> PASAJE:
+--

Murió Fidel Castro, dictador de Cuba. Pero me dicen, a manera de disculpa, que su tiranía no se distinguió por sanguinaria. El eufemismo me recuerda a aquellos responsables de hacer nacer monstruosos a los niños con la talidomida, quienes consolaban a sus víctimas latinoamericanas, llamándolas afortunadas porque acá, Tercer Mundo al fin, se dispensaron dosis rebajadas. Se calcula que la Revolución Cubana, que perdió su coartada tiranicida en 1961, causó siete mil víctimas tan sólo en sus tres primeros años, no pocas de ellas en los fusilamientos festejados por el aventurero argentino Guevara, ansioso desde su suite en el Habana Hilton por incendiar Nueva York con el fuego atómico. Más temprano que tarde algo sabremos del número de víctimas del largo medio siglo castrista y no será escaso: basta con empezar la cuenta con las cifras de la diáspora.

+--

Elementos listados en un conjunto de datos:
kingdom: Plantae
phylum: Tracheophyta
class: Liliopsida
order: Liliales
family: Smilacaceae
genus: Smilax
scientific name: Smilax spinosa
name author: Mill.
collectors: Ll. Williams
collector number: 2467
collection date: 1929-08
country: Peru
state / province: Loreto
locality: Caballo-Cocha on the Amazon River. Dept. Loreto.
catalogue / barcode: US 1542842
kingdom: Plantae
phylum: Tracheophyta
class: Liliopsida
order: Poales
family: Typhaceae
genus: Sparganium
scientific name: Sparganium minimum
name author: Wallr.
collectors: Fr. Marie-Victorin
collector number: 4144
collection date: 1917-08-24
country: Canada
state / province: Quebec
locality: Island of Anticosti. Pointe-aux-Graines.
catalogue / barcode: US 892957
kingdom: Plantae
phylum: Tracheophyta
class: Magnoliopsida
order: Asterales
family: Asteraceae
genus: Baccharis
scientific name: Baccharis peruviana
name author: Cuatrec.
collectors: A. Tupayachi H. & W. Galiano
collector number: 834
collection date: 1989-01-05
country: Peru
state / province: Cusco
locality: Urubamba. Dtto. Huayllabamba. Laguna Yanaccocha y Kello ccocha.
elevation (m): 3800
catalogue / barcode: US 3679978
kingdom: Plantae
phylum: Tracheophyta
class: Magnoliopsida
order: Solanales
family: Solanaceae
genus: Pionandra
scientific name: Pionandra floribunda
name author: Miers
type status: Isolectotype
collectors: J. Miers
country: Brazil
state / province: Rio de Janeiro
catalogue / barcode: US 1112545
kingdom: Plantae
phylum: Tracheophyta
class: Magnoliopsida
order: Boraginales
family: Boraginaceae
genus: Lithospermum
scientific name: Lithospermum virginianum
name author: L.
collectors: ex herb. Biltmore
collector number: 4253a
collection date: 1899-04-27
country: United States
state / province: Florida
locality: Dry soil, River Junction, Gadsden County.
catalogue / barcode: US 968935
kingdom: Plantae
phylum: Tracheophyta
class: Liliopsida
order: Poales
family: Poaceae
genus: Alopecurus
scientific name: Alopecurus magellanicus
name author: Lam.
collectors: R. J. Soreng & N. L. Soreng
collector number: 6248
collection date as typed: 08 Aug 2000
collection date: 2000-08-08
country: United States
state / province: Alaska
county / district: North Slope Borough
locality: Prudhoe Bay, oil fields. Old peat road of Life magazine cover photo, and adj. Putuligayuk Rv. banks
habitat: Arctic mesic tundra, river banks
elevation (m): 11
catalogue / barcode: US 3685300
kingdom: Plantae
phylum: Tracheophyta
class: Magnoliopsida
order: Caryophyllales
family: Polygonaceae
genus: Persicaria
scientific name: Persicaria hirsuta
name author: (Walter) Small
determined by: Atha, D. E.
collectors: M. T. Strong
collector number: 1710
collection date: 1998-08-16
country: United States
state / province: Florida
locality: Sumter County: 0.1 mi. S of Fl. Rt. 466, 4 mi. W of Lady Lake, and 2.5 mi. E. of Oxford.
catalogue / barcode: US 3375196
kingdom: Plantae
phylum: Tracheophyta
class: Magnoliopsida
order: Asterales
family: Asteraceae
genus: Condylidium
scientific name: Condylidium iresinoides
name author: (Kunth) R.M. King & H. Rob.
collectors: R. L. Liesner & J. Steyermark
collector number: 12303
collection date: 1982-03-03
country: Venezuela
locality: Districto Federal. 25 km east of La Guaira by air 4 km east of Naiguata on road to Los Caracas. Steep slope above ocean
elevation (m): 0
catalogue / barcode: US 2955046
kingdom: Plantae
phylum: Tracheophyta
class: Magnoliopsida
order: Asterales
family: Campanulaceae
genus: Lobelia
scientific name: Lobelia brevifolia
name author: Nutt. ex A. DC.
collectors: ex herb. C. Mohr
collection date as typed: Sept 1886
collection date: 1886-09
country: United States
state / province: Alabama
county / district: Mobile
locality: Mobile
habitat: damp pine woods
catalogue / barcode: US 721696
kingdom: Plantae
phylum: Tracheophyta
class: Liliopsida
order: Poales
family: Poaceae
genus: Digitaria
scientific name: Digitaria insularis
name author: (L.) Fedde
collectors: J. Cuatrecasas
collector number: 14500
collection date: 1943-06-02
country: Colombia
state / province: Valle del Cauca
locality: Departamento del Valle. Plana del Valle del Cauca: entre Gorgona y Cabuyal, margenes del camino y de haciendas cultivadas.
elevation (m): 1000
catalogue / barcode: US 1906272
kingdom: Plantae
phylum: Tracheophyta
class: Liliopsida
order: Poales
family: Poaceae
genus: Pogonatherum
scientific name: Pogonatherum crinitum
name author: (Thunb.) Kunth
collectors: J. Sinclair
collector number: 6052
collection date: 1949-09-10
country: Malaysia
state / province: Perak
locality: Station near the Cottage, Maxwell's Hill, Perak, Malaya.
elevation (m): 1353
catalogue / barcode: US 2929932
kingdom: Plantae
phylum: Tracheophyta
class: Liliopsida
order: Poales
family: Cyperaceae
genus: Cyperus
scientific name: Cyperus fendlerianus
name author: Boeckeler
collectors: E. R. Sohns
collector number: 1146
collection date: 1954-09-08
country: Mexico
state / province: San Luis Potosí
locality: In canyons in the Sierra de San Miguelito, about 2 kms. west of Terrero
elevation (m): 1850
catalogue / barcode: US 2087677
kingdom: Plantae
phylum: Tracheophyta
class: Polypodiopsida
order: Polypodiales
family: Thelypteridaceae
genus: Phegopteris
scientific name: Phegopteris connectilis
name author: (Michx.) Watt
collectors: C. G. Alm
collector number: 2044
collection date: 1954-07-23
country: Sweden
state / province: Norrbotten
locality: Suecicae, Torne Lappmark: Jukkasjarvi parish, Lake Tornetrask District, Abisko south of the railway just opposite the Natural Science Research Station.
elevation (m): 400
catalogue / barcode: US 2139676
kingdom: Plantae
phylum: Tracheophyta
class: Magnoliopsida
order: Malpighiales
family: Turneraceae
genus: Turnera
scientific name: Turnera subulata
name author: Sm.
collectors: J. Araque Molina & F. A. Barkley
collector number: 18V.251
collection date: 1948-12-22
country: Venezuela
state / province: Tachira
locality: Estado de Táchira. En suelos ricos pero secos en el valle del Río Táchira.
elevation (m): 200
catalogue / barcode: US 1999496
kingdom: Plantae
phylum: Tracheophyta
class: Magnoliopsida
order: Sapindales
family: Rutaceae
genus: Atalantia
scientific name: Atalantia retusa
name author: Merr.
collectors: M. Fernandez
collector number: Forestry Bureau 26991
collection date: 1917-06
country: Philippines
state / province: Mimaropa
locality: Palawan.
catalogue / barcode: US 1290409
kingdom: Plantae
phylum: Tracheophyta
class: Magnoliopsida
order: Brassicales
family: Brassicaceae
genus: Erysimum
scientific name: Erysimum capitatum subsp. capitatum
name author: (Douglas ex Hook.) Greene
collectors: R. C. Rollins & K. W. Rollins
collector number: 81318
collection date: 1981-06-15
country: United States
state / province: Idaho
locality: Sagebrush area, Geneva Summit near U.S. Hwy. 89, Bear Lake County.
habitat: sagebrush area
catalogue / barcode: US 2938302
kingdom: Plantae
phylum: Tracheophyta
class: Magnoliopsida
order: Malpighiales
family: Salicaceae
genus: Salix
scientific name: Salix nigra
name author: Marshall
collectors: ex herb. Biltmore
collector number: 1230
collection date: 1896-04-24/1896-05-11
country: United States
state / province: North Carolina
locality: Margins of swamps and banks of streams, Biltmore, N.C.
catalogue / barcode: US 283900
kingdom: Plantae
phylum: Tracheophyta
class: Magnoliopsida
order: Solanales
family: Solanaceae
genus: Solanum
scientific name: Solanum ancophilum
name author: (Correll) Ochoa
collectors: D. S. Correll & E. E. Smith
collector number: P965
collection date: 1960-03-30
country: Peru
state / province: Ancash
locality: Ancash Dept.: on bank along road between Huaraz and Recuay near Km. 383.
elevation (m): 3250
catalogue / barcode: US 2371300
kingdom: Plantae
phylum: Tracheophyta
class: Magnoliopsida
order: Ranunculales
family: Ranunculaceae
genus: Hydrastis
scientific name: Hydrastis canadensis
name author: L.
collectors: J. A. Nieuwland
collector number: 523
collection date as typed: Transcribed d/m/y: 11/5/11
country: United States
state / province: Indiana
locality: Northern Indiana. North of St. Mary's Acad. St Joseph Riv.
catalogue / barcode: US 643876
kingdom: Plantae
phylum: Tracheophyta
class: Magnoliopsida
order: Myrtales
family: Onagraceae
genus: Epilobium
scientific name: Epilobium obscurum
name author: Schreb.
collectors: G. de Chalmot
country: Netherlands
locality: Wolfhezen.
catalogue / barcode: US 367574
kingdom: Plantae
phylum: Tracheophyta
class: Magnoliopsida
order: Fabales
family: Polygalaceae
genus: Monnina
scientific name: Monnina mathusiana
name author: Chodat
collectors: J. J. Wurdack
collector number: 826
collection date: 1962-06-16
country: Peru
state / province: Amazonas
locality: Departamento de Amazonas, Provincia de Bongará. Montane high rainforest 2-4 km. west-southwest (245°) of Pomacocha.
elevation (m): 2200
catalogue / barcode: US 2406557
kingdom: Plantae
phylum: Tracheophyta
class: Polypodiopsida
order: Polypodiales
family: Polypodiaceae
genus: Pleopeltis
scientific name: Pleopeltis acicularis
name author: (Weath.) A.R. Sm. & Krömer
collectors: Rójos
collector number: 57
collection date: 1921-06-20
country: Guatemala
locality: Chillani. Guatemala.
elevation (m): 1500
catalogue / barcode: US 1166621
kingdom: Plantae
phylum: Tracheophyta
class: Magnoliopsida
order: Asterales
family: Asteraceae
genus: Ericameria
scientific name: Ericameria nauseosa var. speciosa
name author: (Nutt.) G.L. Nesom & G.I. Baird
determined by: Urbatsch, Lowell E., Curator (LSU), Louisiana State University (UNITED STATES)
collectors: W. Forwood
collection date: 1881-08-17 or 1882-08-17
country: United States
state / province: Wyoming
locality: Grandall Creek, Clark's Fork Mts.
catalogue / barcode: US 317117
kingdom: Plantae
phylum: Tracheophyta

+--

> LISTA DE ACTIVIDADES:
- A) Devuelve el texto del pasaje sobre Fidel Castro comprendido entre "Murió Fidel Castro, dictador" y "de la diáspora.", ambos incluidos.
- B) Reescribe como lista, conservando sus datos principales, el párrafo del pasaje sobre Fidel Castro que comienza con "Murió Fidel Castro".

> RESPUESTAS DEL EJERCICIO:
- A)
Murió Fidel Castro, dictador de Cuba. Pero me dicen, a manera de disculpa, que su tiranía no se distinguió por sanguinaria. El eufemismo me recuerda a aquellos responsables de hacer nacer monstruosos a los niños con la talidomida, quienes consolaban a sus víctimas latinoamericanas, llamándolas afortunadas porque acá, Tercer Mundo al fin, se dispensaron dosis rebajadas. Se calcula que la Revolución Cubana, que perdió su coartada tiranicida en 1961, causó siete mil víctimas tan sólo en sus tres primeros años, no pocas de ellas en los fusilamientos festejados por el aventurero argentino Guevara, ansioso desde su suite en el Habana Hilton por incendiar Nueva York con el fuego atómico. Más temprano que tarde algo sabremos del número de víctimas del largo medio siglo castrista y no será escaso: basta con empezar la cuenta con las cifras de la diáspora.

- B)
- Murió Fidel Castro, dictador de Cuba, y se alega a modo de disculpa que su tiranía no se distinguió por sanguinaria.
- Ese eufemismo se compara con el consuelo que los responsables de la talidomida ofrecieron a sus víctimas latinoamericanas, llamándolas afortunadas por haber recibido dosis rebajadas.
- Se calcula que la Revolución Cubana, que perdió su coartada tiranicida en 1961, causó siete mil víctimas solo en sus tres primeros años.
- No pocas de esas víctimas murieron en fusilamientos festejados por el aventurero argentino Guevara, ansioso desde su suite en el Habana Hilton por incendiar Nueva York con el fuego atómico.
- El número de víctimas del medio siglo castrista se conocerá más temprano que tarde y no será escaso; la cuenta puede empezar con las cifras de la diáspora.